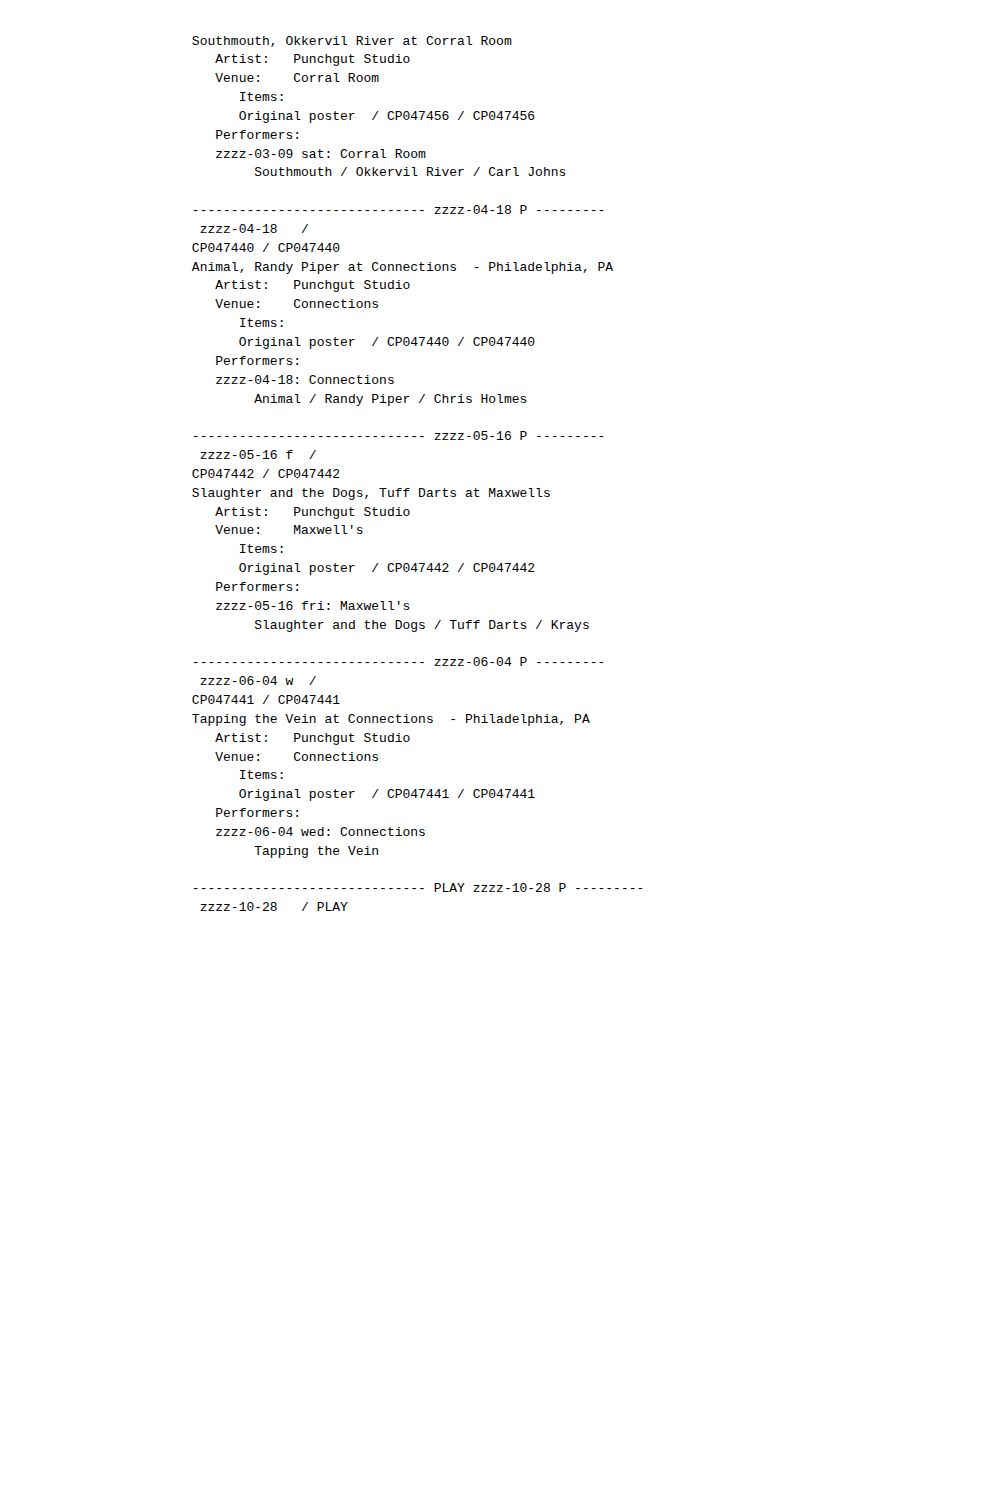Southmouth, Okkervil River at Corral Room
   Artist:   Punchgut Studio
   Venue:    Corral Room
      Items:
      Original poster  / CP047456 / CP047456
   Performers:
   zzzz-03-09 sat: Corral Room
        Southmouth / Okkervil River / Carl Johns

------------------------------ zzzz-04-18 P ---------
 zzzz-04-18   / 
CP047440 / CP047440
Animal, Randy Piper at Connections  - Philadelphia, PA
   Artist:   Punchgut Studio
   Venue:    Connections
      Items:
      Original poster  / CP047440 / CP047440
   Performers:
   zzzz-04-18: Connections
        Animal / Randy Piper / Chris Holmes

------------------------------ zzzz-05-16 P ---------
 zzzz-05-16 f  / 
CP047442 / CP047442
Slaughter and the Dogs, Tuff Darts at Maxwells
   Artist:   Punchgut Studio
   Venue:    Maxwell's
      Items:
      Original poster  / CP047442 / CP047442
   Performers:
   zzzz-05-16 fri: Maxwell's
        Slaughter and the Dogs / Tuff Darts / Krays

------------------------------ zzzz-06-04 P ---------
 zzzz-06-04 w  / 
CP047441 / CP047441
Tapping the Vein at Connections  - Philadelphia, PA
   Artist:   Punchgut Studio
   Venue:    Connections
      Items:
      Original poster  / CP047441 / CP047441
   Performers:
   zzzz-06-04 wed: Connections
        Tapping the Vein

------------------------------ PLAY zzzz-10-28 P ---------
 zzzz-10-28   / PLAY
*****
TASK TO COMPLETE
How many lines of the listing above carry the string "Tapping"? Report that number with no other text.

EXERCISE ANSWER
2